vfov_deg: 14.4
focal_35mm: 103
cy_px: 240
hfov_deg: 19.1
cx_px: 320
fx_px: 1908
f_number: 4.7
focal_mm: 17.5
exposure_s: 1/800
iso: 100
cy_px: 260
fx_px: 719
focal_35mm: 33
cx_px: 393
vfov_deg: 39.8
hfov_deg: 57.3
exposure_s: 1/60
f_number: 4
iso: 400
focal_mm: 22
========
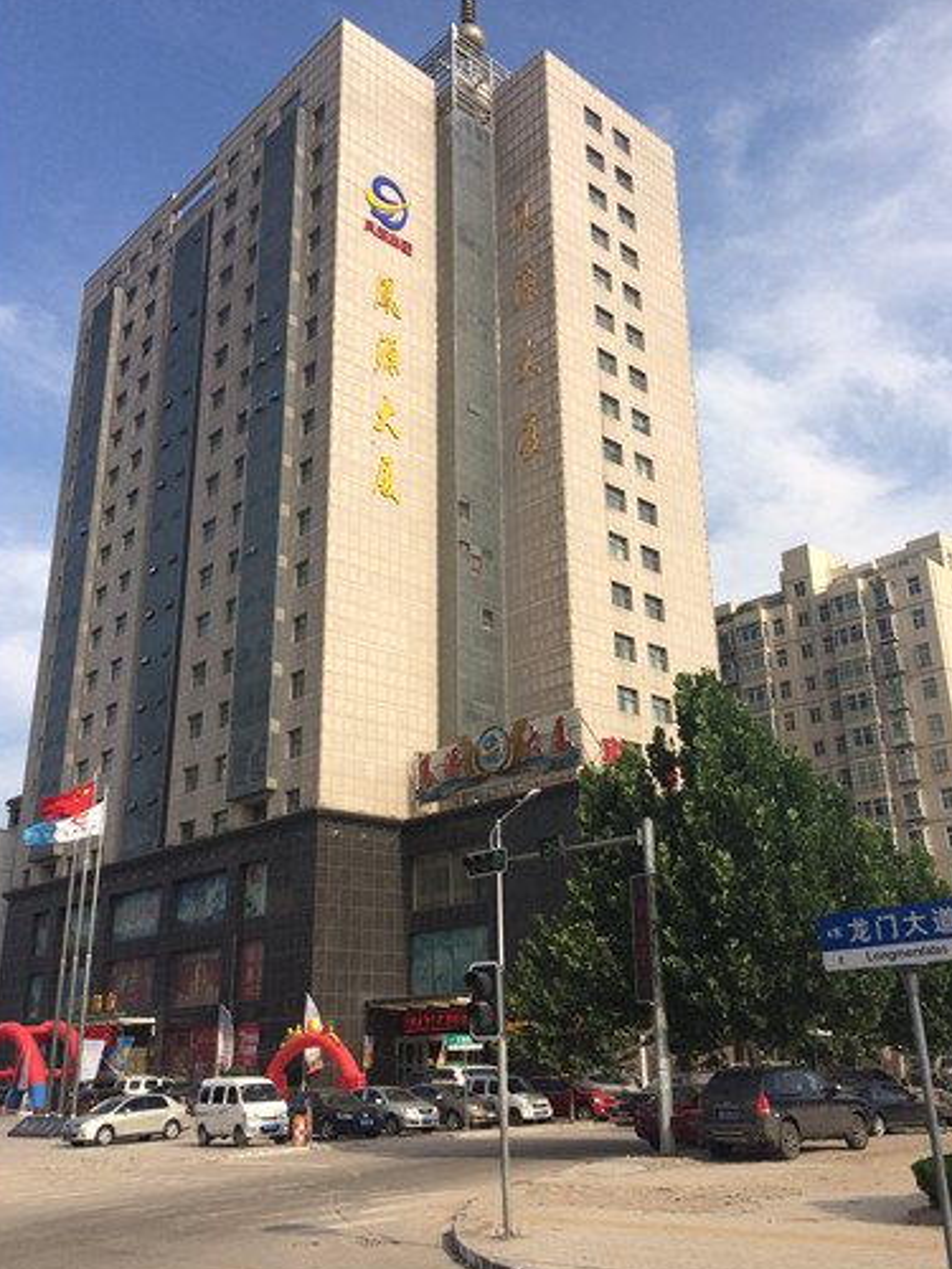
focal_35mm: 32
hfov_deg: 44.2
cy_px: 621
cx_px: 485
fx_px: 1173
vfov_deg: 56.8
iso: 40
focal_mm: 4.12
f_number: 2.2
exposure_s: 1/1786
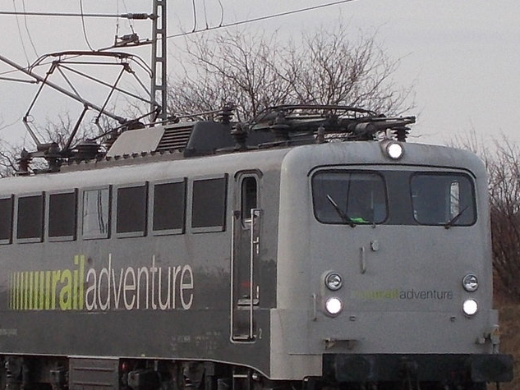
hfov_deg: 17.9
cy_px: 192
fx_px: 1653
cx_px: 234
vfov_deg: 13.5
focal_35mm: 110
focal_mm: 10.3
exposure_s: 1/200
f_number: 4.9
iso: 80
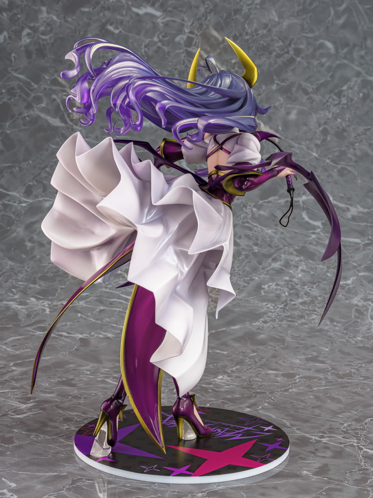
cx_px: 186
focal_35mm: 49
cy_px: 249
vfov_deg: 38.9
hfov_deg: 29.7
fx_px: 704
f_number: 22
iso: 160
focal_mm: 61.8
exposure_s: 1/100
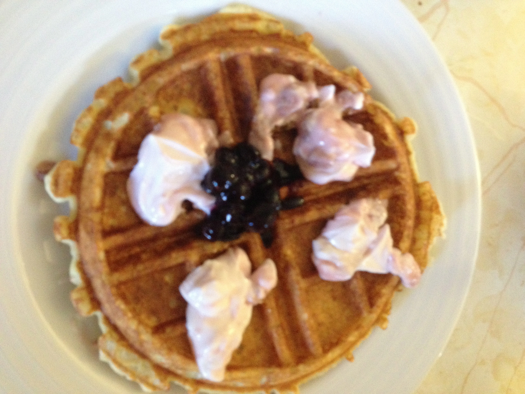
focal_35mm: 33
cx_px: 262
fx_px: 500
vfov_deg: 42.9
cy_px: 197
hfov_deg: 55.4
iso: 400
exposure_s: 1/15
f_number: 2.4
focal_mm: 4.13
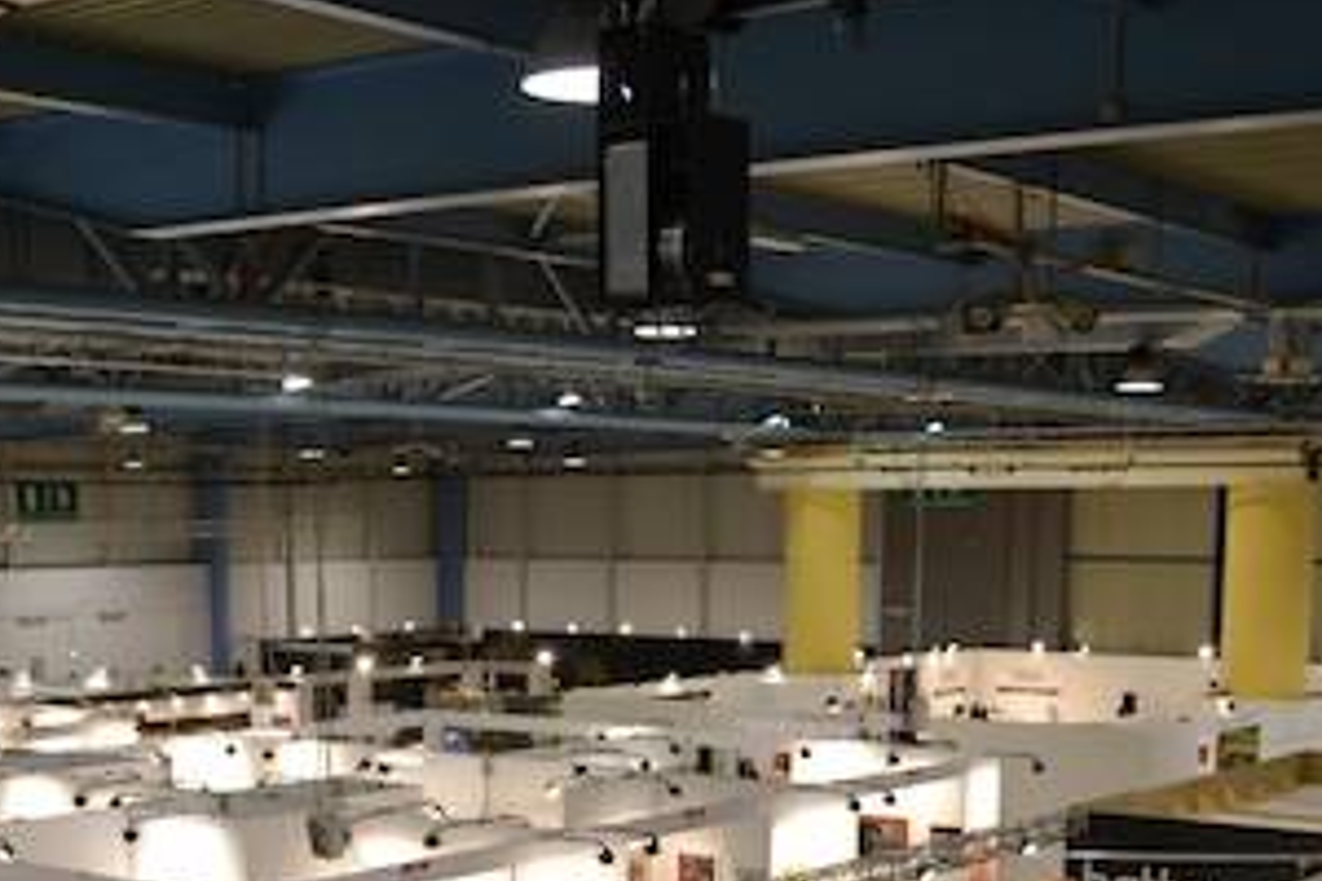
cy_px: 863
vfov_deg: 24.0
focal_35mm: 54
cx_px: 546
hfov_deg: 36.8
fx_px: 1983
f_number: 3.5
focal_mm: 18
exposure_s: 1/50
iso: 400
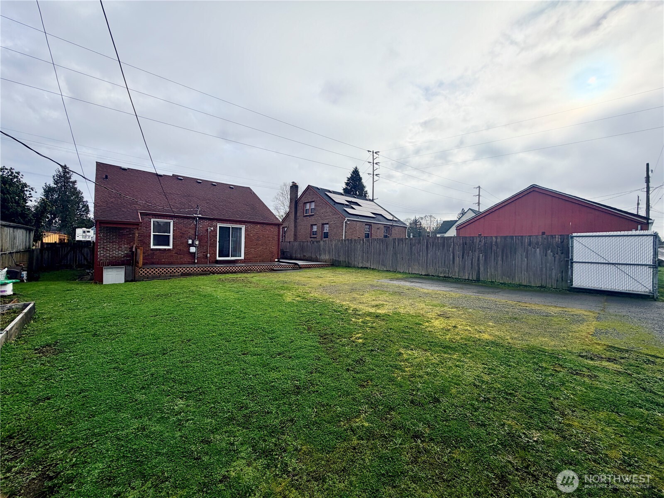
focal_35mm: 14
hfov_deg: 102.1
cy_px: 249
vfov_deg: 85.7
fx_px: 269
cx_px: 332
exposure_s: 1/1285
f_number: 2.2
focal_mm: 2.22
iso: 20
========
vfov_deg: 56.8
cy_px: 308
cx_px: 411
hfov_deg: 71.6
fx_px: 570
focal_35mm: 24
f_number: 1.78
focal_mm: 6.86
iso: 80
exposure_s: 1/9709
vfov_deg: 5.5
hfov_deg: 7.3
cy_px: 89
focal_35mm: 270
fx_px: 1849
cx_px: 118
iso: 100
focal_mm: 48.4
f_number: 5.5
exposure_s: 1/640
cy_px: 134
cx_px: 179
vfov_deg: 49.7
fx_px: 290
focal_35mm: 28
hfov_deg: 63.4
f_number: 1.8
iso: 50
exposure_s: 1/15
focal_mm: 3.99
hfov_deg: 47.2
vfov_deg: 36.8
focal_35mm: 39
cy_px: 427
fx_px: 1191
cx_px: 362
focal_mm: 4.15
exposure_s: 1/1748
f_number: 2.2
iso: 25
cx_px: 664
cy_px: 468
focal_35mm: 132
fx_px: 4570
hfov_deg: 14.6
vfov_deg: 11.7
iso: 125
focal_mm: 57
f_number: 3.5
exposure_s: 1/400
========
Everything from the line with "vfov_deg: 14.4" through the line with "focal_mm: 22" should be written out exactly as it appears above, end lines included, and nothing outside that range.

vfov_deg: 14.4
focal_35mm: 103
cy_px: 240
hfov_deg: 19.1
cx_px: 320
fx_px: 1908
f_number: 4.7
focal_mm: 17.5
exposure_s: 1/800
iso: 100
cy_px: 260
fx_px: 719
focal_35mm: 33
cx_px: 393
vfov_deg: 39.8
hfov_deg: 57.3
exposure_s: 1/60
f_number: 4
iso: 400
focal_mm: 22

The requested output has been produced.